CONSIGNE 1>
Redonnez le passage de l'entretien allant de « Tout d’abord, j’aimerais » jusqu'à « Pourquoi cette occultation ? » inclus.

TEXTE ÉTUDIÉ>

══════════════════════════════

Pauline Boudry & Renate Lorenz
avec Helga Christoffersen
HELGA CHRISTOFFERSEN

Tout d’abord, j’aimerais vous interroger sur votre usage des documents du passé dans votre travail, et l’évolution de cet usage depuis Normal Work (2007), votre première collaboration. Dans cette installation, votre ami et collaborateur Werner Hirsch reproduit les poses tirées des archives photographiques de Hannah Cullwick. La vidéo étant projetée parallèlement aux documents, le rapport est donc évident. Dans une œuvre ultérieure, Salomania (2009), vous filmez devant une projection de Salomé, film muet d’Alla Nazimova de 1923, une performance qui redouble et se superpose à la « danse des sept voiles », et cette fois le document historique est englobé dans le champ de la caméra. Plus récemment, dans No Future/No Past (2011) ou I Want (2015) cette référence n’est plus apparente. Pourquoi cette occultation ?

PAULINE BOUDRY & RENATE LORENZ

Normal Work a pour origine une série d’autoportraits mis en scène d’Hannah Cullwick, une domestique de l’époque victorienne de la seconde moitié du 19ème siècle. Dans cette vidéo, l’artiste Werner Hirsch reproduit scrupuleusement quatre de ces images montrant Hannah Cullwick en servante, en lady, en gentleman, et en esclave de sexe masculin. Le film est présenté avec une sélection de treize des photos originales, recadrées par nos soins. Le journal et les clichés d’Hannah Cullwick forment un matériau très riche. Il a fallu d’abord se limiter à ces quatre clichés clés. Ensuite, nous les avons considérés comme une sorte de partition nous guidant pour faire le film. L’artiste, Werner Hirsch, ne vise pas à « être » le personnage, mais à établir un contact avec les vêtements, les gestes, les poses. Et on le voit s’appliquer à devenir la photographie. Le plaisir lié à ce travail, et sa communication au public, c’est ce que nous appelons « se travestir pour l’amour de l’art ». L’artiste présente sa médiation pour appréhender ce document historique, il ouvre un dialogue entre les pratiques drag d’hier et d’aujourd’hui, et permet, nous l’espérons, au public de participer à ce processus. Et les documents eux-mêmes bénéficient de cette relecture, délaissant les rayons de la Bibliothèque de Trinity College pour connaître une vie nouvelle. Notre travail est intimement lié à ces « futurs antérieurs » qui n’ont pas pu s’épanouir, ayant été, souvent brutalement, réprimés – les archives d’HC n’ont été accessibles que cinquante ans après sa mort. En travaillant à cette vidéo, nous avions l’impression que cette femme était une « collaboratrice » d’un autre temps, mais aussi une performeuse qui, grâce à son œuvre, nous permettait de développer nos idées sur les classes sociales et les rapports néolibéraux d’aujourd’hui entre travail et sexualité – Renate a également publié un livre qui part de ces images. Pour nous, cette femme est une artiste et nous voulions présenter ses clichés dans leur dimension d’œuvres d’art. Par ailleurs, si ces photos n’avaient pas été montrées en même temps que la vidéo, le public aurait pu croire, à tort, qu’il s’agissait d’une affabulation de notre part, ce qui n’était pas notre propos.

══════════════════════════════

[Images des pages et texte extrait]
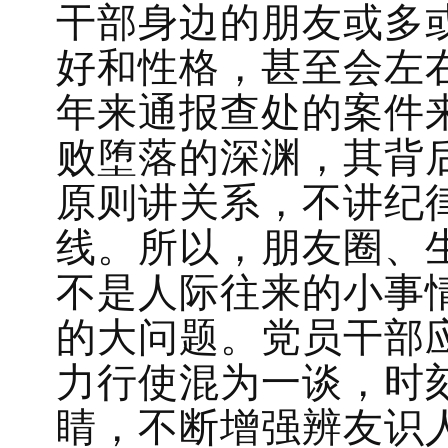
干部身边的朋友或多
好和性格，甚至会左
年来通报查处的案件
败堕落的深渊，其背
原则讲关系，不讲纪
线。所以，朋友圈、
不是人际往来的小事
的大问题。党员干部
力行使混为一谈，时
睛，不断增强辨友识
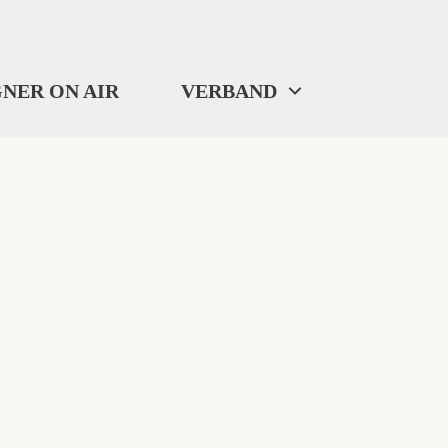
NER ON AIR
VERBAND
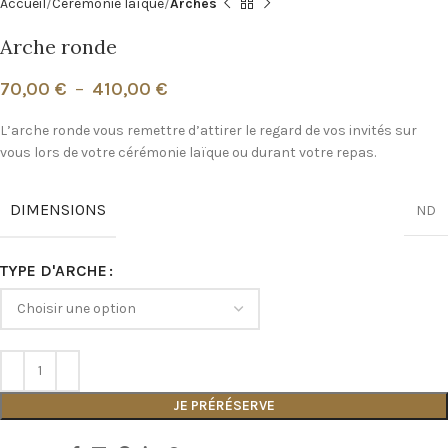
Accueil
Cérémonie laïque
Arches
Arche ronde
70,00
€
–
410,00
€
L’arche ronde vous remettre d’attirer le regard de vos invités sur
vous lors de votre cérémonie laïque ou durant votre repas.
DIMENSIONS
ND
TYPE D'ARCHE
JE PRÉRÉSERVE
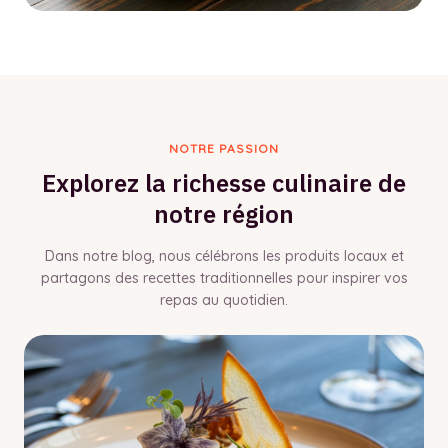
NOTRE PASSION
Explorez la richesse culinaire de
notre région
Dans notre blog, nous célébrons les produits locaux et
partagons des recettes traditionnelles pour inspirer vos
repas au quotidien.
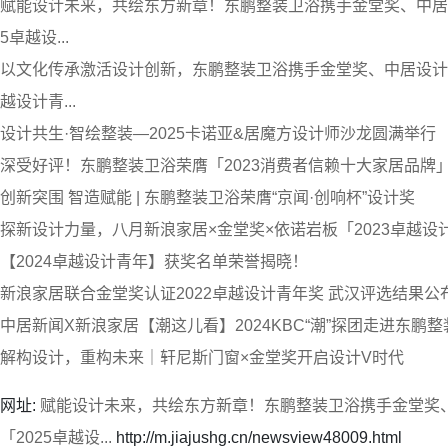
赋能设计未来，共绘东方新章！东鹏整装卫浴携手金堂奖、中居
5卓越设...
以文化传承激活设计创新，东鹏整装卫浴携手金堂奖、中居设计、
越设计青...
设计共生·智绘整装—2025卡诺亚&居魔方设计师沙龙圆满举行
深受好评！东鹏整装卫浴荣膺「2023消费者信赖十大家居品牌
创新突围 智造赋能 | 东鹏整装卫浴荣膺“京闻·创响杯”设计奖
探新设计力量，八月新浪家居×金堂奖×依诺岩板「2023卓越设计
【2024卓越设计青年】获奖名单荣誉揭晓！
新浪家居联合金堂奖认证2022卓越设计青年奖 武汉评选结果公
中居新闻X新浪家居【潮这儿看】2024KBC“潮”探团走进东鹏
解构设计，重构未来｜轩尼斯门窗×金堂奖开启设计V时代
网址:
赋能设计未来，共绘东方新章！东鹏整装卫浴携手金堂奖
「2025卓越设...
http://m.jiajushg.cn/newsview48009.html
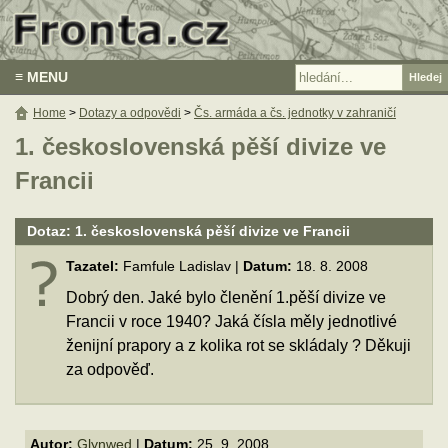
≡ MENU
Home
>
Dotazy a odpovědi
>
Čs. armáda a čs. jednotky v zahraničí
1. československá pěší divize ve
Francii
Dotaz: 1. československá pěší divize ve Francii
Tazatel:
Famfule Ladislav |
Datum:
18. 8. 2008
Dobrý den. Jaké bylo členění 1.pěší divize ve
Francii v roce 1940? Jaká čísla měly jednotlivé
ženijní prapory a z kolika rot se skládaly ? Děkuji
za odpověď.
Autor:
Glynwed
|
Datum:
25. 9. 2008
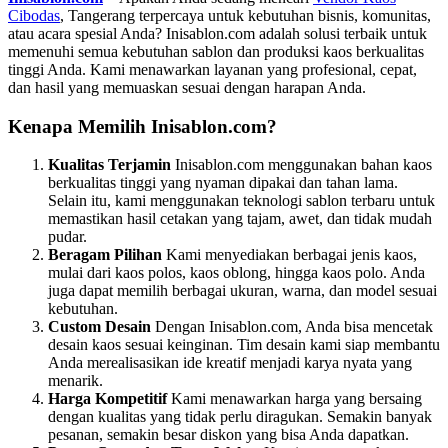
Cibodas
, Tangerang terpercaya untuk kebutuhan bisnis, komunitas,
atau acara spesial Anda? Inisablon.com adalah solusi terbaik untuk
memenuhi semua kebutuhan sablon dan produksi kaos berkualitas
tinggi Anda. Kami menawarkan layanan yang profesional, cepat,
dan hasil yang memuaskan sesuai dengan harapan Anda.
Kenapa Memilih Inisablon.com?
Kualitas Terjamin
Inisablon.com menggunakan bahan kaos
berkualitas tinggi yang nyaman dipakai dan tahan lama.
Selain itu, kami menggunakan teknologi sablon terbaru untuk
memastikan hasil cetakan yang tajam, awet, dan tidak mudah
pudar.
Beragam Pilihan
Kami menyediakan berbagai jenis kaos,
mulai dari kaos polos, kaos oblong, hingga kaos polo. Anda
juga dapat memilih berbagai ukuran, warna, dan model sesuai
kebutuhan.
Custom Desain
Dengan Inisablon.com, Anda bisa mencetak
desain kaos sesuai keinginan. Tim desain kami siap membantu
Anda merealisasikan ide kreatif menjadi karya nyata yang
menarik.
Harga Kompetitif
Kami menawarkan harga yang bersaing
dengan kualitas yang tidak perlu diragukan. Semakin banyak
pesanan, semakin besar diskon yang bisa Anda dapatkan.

══════════════════════════════

CONSIGNE 2>
Transcrivez le listing depuis son début jusqu'à la ligne contenant « http://m.jiajushg.cn/newsview48009.html » incluse, sans reprendre les images.

RÉPONSE 1>
Tout d’abord, j’aimerais vous interroger sur votre usage des documents du passé dans votre travail, et l’évolution de cet usage depuis Normal Work (2007), votre première collaboration. Dans cette installation, votre ami et collaborateur Werner Hirsch reproduit les poses tirées des archives photographiques de Hannah Cullwick. La vidéo étant projetée parallèlement aux documents, le rapport est donc évident. Dans une œuvre ultérieure, Salomania (2009), vous filmez devant une projection de Salomé, film muet d’Alla Nazimova de 1923, une performance qui redouble et se superpose à la « danse des sept voiles », et cette fois le document historique est englobé dans le champ de la caméra. Plus récemment, dans No Future/No Past (2011) ou I Want (2015) cette référence n’est plus apparente. Pourquoi cette occultation ?

RÉPONSE 2>
干部身边的朋友或多
好和性格，甚至会左
年来通报查处的案件
败堕落的深渊，其背
原则讲关系，不讲纪
线。所以，朋友圈、
不是人际往来的小事
的大问题。党员干部
力行使混为一谈，时
睛，不断增强辨友识
NER ON AIR
VERBAND
Accueil
Cérémonie laïque
Arches
Arche ronde
70,00
€
–
410,00
€
L’arche ronde vous remettre d’attirer le regard de vos invités sur
vous lors de votre cérémonie laïque ou durant votre repas.
DIMENSIONS
ND
TYPE D'ARCHE
JE PRÉRÉSERVE
NOTRE PASSION
Explorez la richesse culinaire de
notre région
Dans notre blog, nous célébrons les produits locaux et
partagons des recettes traditionnelles pour inspirer vos
repas au quotidien.
赋能设计未来，共绘东方新章！东鹏整装卫浴携手金堂奖、中居
5卓越设...
以文化传承激活设计创新，东鹏整装卫浴携手金堂奖、中居设计、
越设计青...
设计共生·智绘整装—2025卡诺亚&居魔方设计师沙龙圆满举行
深受好评！东鹏整装卫浴荣膺「2023消费者信赖十大家居品牌
创新突围 智造赋能 | 东鹏整装卫浴荣膺“京闻·创响杯”设计奖
探新设计力量，八月新浪家居×金堂奖×依诺岩板「2023卓越设计
【2024卓越设计青年】获奖名单荣誉揭晓！
新浪家居联合金堂奖认证2022卓越设计青年奖 武汉评选结果公
中居新闻X新浪家居【潮这儿看】2024KBC“潮”探团走进东鹏
解构设计，重构未来｜轩尼斯门窗×金堂奖开启设计V时代
网址:
赋能设计未来，共绘东方新章！东鹏整装卫浴携手金堂奖
「2025卓越设...
http://m.jiajushg.cn/newsview48009.html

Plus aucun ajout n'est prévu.